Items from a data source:
================
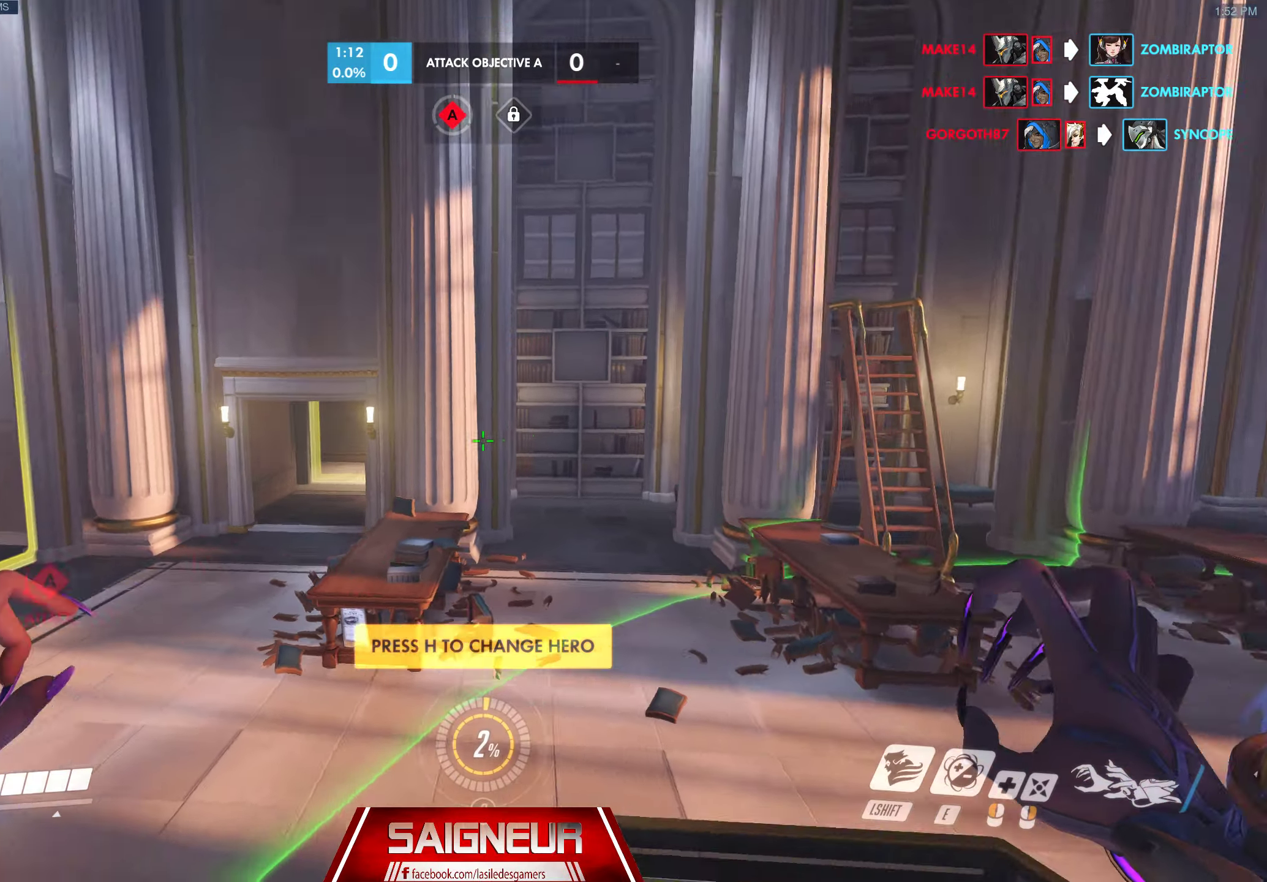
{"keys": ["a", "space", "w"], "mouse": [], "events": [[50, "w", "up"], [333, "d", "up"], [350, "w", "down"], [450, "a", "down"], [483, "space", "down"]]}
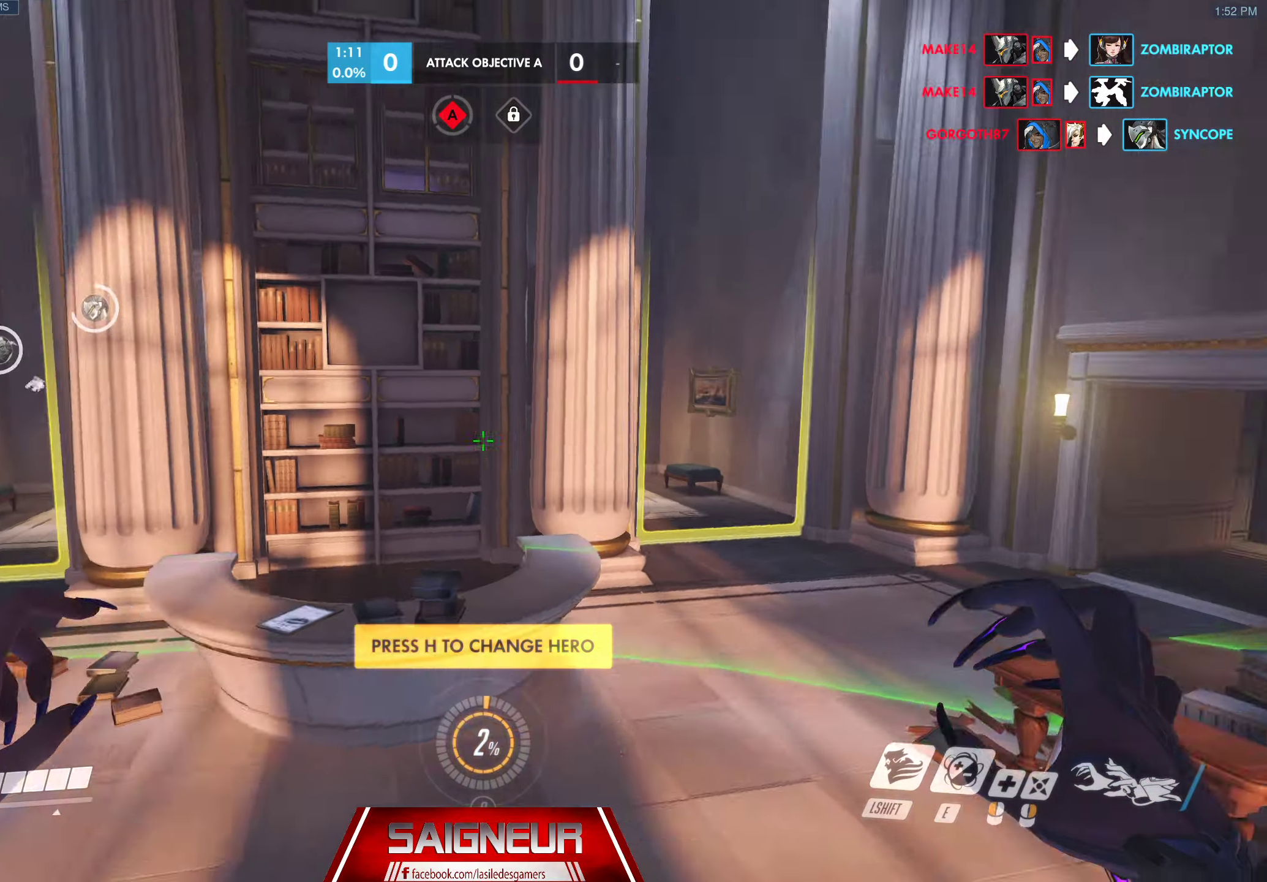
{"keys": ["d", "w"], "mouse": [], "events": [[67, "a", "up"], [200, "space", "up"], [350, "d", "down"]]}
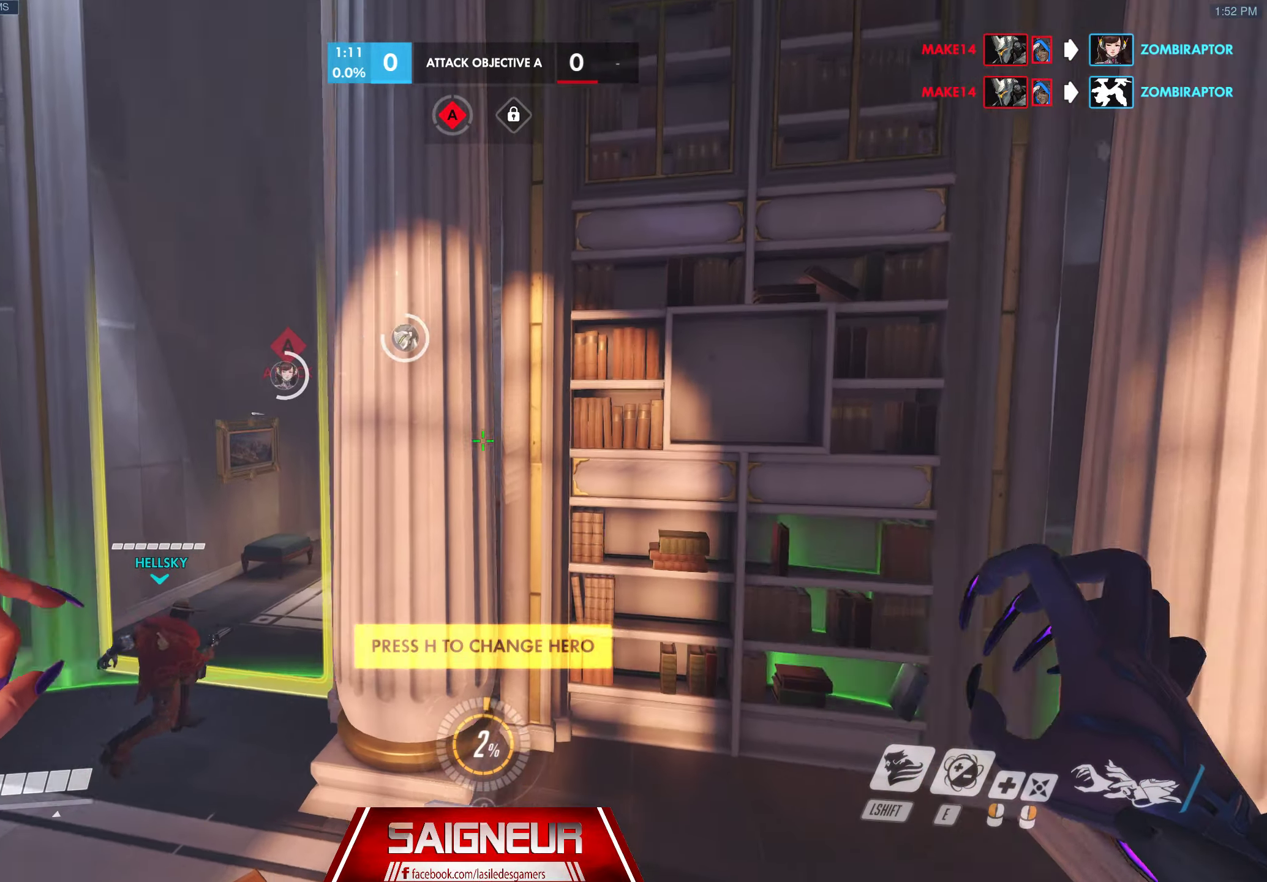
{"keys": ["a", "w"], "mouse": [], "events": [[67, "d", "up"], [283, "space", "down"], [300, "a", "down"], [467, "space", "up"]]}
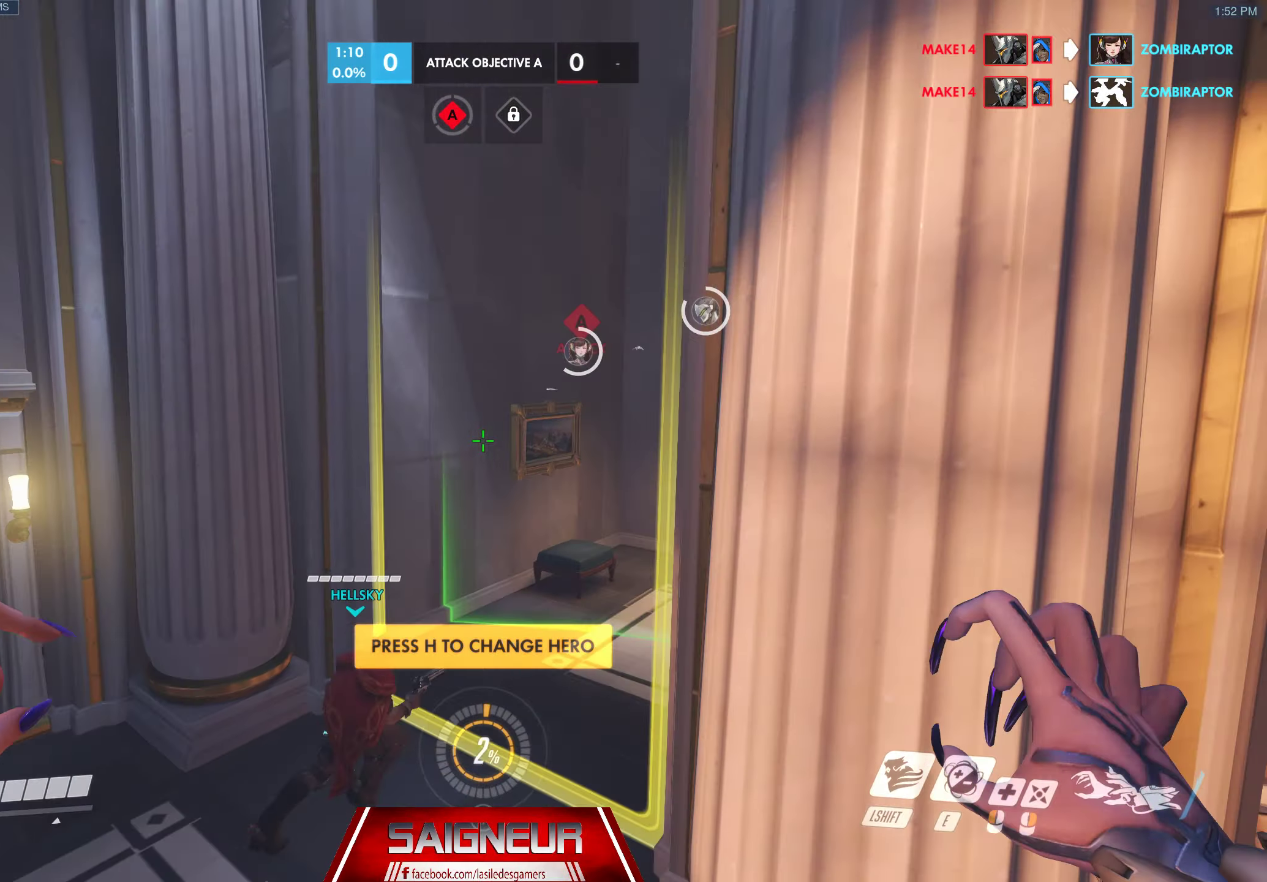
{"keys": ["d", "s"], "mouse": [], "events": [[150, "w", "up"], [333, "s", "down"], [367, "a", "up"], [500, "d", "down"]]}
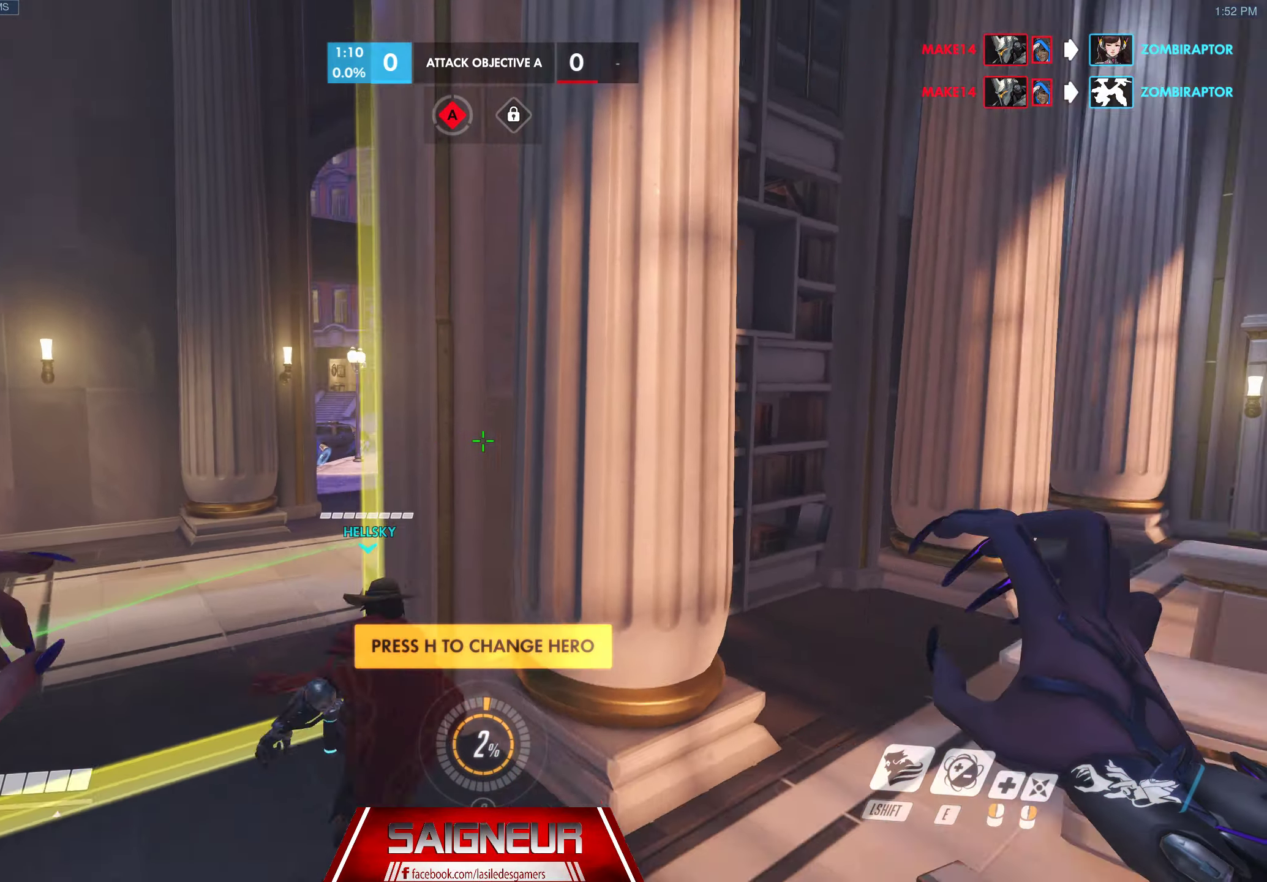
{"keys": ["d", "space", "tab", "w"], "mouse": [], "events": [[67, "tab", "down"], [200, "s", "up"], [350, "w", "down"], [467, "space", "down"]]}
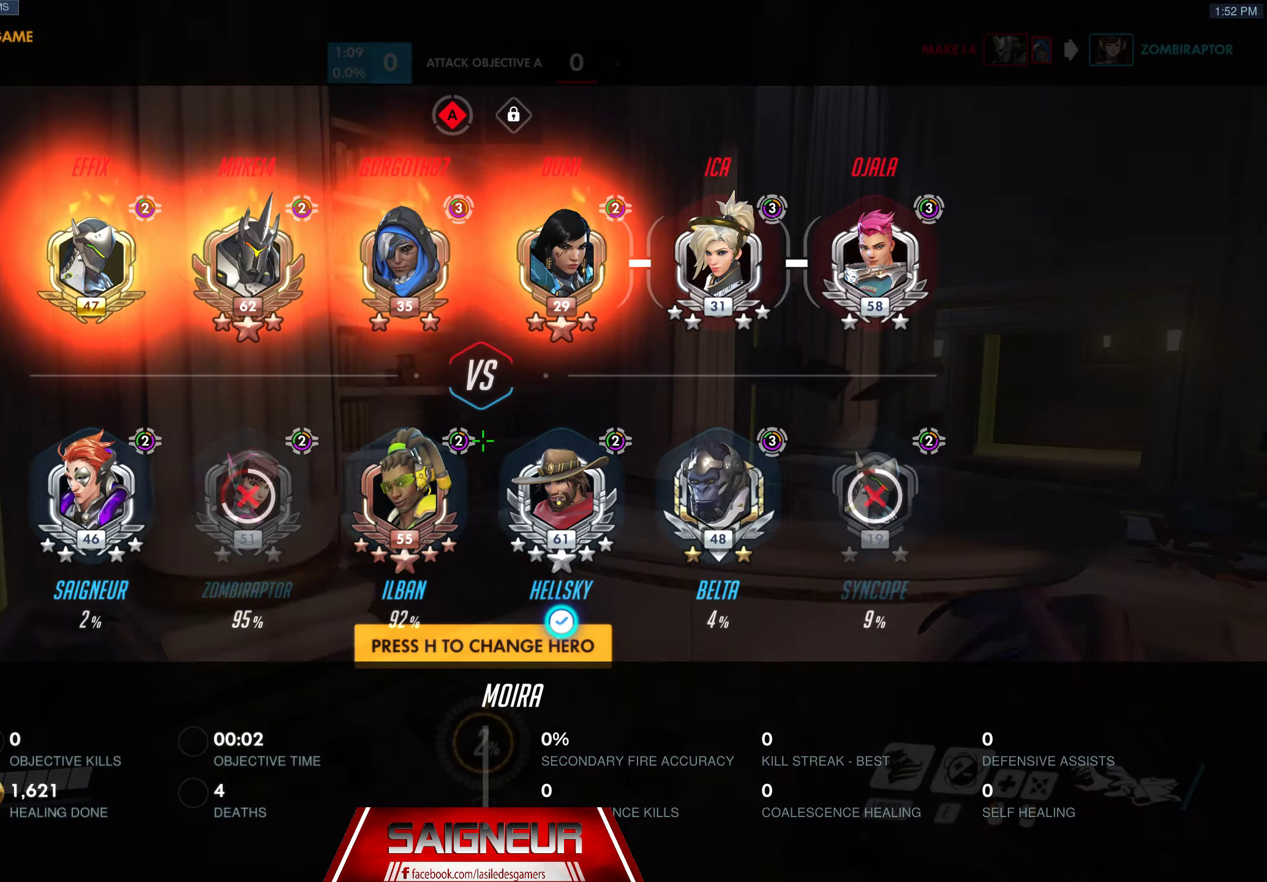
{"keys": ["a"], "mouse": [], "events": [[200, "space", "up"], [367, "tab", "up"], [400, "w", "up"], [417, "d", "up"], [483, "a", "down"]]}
================
Problem requirements:
Word for word, give the data above again, without any images.

Completed exercise:
{"keys": ["a", "space", "w"], "mouse": [], "events": [[50, "w", "up"], [333, "d", "up"], [350, "w", "down"], [450, "a", "down"], [483, "space", "down"]]}
{"keys": ["d", "w"], "mouse": [], "events": [[67, "a", "up"], [200, "space", "up"], [350, "d", "down"]]}
{"keys": ["a", "w"], "mouse": [], "events": [[67, "d", "up"], [283, "space", "down"], [300, "a", "down"], [467, "space", "up"]]}
{"keys": ["d", "s"], "mouse": [], "events": [[150, "w", "up"], [333, "s", "down"], [367, "a", "up"], [500, "d", "down"]]}
{"keys": ["d", "space", "tab", "w"], "mouse": [], "events": [[67, "tab", "down"], [200, "s", "up"], [350, "w", "down"], [467, "space", "down"]]}
{"keys": ["a"], "mouse": [], "events": [[200, "space", "up"], [367, "tab", "up"], [400, "w", "up"], [417, "d", "up"], [483, "a", "down"]]}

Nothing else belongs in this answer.